▶ **O que fazer**
[A] Repita fielmente o trecho do texto sobre sistemas de significação que vai de "Damos nomes às" até "mundo é feito.".
[B] Dê continuidade ao texto sobre sistemas de significação a partir do ponto em que ele termina.

▶ **Trecho do documento**
════════════════════

Damos nomes às coisas, e criamos sistemas de significação para compreendermos o mundo a nossa volta. A linguagem e suas infindáveis variantes, as línguas e dialetos – segundo uma corrente de pensamento muito respeitada, justamente o que nos difere de todos os outros animais – é um desses sistemas. É por meio dela que o que descobrimos pode ser exprimido, além de outros incontáveis usos. Ela nos revela O QUE foi descoberto.
Toda a ciência, bastante elogiada nas postagens anteriores, é outro sistema. Dividida esquematicamente em áreas do conhecimento, para que seja possível ramificá-la e aprofundá-la, é uma conquista fantástica, uma ferramenta extraordinária, para nos revelar COMO o mundo é feito.
A pesquisa sistemática feita pela ciência até responde, por meio de conjecturas e teorias, muitos porquês. Mas nem sempre estas respostas satisfazem ou encerram completamente o assunto. Qualquer um que já respondeu a alguma pergunta feita por uma criança sabe que os “POR QUÊS” podem se suceder quase infinitamente. Ou seja, percebemos desde bem cedo que algumas respostas estão longe de ser suficientes: buscamos mais que respostas, buscamos significado. Há, por isso, um outro sistema de significação para suprir esta necessidade: a religião.

════════════════════

▶ **Dados para análise**
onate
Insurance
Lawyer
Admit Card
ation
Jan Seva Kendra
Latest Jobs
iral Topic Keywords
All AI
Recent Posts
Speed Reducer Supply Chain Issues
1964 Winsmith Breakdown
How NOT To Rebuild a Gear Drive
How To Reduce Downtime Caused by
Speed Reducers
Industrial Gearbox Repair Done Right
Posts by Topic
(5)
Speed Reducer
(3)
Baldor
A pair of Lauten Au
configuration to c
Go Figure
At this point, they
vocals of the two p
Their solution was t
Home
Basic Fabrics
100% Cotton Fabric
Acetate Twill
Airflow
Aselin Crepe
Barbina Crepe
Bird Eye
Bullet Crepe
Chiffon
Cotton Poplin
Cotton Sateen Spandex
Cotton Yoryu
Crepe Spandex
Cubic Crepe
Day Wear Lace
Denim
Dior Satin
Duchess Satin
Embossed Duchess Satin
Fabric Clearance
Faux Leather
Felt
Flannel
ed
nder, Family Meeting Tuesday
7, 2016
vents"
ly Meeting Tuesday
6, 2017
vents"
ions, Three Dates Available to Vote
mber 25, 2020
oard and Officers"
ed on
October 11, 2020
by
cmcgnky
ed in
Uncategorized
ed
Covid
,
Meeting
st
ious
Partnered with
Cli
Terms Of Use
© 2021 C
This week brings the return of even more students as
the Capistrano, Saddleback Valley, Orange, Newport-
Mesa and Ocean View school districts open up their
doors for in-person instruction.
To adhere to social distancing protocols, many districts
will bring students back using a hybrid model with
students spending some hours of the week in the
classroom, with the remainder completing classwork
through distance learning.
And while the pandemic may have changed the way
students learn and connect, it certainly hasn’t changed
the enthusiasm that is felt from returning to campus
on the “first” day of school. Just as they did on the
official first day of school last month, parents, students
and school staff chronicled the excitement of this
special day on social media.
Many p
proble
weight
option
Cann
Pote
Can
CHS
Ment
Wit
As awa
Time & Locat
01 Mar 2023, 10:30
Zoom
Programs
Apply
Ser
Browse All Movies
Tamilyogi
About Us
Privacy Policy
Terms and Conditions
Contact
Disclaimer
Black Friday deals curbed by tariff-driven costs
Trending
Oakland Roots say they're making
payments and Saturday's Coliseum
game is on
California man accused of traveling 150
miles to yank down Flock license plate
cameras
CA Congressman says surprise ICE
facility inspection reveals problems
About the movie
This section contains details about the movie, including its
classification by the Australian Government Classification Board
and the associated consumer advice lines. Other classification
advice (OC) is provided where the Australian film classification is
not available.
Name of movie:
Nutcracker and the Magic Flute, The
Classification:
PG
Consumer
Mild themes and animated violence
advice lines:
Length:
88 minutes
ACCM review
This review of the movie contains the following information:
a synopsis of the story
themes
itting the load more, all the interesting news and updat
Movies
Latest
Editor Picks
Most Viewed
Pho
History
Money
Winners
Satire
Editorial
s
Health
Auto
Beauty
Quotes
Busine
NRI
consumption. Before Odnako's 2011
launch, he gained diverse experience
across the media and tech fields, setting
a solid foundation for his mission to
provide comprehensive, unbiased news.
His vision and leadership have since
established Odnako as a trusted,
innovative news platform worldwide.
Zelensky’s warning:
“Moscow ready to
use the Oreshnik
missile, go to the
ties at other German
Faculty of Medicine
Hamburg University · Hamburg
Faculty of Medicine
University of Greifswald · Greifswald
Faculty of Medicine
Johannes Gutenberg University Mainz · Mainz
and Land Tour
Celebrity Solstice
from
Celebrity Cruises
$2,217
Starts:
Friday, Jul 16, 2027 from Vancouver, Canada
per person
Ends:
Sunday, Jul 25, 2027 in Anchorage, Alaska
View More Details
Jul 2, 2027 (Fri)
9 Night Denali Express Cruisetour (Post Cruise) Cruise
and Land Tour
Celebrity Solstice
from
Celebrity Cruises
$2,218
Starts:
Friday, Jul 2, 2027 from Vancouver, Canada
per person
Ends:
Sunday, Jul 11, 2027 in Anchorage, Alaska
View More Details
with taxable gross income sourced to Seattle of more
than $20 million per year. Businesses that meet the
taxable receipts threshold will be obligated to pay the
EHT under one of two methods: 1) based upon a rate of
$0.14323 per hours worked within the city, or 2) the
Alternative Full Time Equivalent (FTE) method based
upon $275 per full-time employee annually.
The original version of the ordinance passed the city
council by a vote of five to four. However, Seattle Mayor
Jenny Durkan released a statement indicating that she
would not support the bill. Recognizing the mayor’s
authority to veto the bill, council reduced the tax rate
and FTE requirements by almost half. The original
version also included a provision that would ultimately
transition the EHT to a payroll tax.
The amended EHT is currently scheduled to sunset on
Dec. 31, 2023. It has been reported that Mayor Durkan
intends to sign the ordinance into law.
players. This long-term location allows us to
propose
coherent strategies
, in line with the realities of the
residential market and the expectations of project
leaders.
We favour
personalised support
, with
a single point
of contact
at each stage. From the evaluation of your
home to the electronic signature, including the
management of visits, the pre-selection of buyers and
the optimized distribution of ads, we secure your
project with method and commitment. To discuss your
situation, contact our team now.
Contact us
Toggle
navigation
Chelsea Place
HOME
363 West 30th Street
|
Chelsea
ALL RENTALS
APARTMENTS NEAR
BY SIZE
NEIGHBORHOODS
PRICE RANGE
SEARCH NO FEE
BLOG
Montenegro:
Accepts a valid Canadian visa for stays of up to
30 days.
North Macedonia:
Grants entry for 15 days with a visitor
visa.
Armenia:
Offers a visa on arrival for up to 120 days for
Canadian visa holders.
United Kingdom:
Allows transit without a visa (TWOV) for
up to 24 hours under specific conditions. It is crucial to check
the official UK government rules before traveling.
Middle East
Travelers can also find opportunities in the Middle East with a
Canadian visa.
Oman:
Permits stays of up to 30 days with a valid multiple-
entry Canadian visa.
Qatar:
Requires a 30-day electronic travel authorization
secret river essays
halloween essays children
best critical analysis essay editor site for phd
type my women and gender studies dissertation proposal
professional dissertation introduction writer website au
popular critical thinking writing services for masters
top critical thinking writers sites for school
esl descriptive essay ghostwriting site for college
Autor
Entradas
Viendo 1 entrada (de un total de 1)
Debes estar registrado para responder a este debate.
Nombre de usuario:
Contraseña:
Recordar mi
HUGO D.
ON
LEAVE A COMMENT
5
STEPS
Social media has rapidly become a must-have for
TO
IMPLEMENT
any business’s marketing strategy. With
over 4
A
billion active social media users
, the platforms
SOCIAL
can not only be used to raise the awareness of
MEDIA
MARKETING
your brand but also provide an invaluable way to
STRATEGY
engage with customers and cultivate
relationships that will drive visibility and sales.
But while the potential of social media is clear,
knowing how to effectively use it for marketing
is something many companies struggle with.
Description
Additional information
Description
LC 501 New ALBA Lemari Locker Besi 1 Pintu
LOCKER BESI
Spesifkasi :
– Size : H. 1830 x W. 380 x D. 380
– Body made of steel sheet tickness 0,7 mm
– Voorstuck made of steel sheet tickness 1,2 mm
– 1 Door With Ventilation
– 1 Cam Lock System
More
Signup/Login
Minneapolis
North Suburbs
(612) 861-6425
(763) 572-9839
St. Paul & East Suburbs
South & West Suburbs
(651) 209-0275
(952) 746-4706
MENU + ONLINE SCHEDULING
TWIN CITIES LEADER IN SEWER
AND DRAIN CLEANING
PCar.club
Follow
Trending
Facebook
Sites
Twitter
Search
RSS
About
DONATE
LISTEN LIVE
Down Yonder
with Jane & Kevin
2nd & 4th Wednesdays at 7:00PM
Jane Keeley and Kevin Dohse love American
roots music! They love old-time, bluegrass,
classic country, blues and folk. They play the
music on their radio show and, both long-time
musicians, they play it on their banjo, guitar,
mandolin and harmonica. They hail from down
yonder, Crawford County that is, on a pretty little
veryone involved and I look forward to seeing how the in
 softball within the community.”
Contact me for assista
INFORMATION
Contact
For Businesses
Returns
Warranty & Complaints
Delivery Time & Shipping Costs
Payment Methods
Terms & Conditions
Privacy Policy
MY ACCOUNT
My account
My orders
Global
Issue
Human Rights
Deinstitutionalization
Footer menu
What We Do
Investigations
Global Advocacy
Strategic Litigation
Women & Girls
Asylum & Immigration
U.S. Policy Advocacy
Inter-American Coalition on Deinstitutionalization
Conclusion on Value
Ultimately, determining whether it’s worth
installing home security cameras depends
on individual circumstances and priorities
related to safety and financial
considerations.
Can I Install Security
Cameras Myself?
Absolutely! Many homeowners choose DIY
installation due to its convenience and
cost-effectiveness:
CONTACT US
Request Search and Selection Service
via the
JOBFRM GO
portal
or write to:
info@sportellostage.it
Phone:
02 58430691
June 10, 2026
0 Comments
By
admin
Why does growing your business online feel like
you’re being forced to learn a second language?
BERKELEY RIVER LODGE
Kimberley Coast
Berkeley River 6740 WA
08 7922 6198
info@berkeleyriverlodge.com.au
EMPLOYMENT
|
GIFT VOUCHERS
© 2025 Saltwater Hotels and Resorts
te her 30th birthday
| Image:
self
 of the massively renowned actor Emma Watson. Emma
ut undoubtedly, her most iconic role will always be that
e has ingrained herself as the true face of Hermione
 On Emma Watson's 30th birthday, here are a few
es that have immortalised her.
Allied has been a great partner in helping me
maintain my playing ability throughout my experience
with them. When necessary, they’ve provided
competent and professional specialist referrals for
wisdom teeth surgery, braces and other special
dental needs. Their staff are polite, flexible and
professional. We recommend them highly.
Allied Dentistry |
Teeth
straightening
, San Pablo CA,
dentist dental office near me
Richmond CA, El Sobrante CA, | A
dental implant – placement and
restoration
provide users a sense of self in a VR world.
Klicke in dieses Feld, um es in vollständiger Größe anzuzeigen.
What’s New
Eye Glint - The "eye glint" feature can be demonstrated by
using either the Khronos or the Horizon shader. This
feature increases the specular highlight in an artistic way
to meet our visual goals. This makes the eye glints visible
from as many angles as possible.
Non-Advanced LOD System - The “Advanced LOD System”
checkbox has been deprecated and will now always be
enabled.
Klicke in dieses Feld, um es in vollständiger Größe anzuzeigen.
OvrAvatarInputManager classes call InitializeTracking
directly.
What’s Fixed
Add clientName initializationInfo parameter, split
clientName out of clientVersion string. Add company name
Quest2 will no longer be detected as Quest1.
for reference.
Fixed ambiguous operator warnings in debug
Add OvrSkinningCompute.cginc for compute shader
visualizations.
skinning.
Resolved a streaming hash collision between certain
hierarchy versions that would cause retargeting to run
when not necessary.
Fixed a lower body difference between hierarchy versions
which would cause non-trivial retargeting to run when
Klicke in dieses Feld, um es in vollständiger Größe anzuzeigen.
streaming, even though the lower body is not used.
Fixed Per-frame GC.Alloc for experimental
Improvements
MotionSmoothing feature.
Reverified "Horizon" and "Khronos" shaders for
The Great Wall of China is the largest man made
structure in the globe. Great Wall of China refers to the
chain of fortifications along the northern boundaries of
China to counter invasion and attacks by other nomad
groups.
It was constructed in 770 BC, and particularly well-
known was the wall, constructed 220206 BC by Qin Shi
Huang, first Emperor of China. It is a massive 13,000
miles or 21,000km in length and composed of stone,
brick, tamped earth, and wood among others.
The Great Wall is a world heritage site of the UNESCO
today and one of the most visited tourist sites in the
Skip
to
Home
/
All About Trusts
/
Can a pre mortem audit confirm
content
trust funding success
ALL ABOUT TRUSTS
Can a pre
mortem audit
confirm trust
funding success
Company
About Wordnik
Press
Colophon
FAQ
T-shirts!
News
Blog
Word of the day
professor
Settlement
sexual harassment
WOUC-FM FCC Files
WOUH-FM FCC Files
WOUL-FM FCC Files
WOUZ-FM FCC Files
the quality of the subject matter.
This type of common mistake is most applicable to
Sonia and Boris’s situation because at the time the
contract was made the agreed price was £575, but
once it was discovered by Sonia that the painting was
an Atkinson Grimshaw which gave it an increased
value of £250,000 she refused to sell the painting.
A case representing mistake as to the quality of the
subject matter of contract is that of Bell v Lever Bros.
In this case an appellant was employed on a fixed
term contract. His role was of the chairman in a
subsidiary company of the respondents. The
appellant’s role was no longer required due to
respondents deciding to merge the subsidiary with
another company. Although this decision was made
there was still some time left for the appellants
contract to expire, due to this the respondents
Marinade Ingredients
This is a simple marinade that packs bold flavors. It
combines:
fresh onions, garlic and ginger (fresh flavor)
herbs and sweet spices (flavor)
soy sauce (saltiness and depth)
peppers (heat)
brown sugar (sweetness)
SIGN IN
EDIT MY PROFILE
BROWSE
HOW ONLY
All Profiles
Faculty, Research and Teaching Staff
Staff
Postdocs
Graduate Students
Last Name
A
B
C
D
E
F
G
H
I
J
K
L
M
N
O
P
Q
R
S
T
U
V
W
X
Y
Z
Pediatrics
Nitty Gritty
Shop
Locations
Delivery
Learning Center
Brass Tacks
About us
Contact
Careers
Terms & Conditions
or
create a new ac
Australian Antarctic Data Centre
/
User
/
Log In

════════════════════

▶ **Respostas às tarefas**
[A]
Damos nomes às coisas, e criamos sistemas de significação para compreendermos o mundo a nossa volta. A linguagem e suas infindáveis variantes, as línguas e dialetos – segundo uma corrente de pensamento muito respeitada, justamente o que nos difere de todos os outros animais – é um desses sistemas. É por meio dela que o que descobrimos pode ser exprimido, além de outros incontáveis usos. Ela nos revela O QUE foi descoberto.
Toda a ciência, bastante elogiada nas postagens anteriores, é outro sistema. Dividida esquematicamente em áreas do conhecimento, para que seja possível ramificá-la e aprofundá-la, é uma conquista fantástica, uma ferramenta extraordinária, para nos revelar COMO o mundo é feito.

[B]
John GRAY, ensaísta e filósofo britânico, define:
“Tanto a ciência como a religião são sistemas de símbolos que servem às necessidades humanas – no caso da ciência, à predição e ao controle. As religiões servem a muitos objetivos, mas afinal respondem a uma necessidade de significação que é mais bem suprida pelo mito do que pela explicação.”
Posto que estes sistemas têm finalidades diferentes, parece estranho que haja “briga” entre a ciência e a religião, mas há, e bastante. Geralmente, quando uma pretende dar uma resposta onde a outra é mais gabaritada. E isso sempre aconteceu… Antigamente, a ciência tinha que prestar contas à religião, nas pessoas de seus dignitários. Os lamentáveis exemplos são conhecidos: Galileu, Giordano Bruno, dentre outros. Hoje em dia, houve uma inversão: é a religião que busca a “aprovação” da ciência, para validar seus dogmas e comprovar seus mitos. Um exemplo pronto é a Teoria Criacionista.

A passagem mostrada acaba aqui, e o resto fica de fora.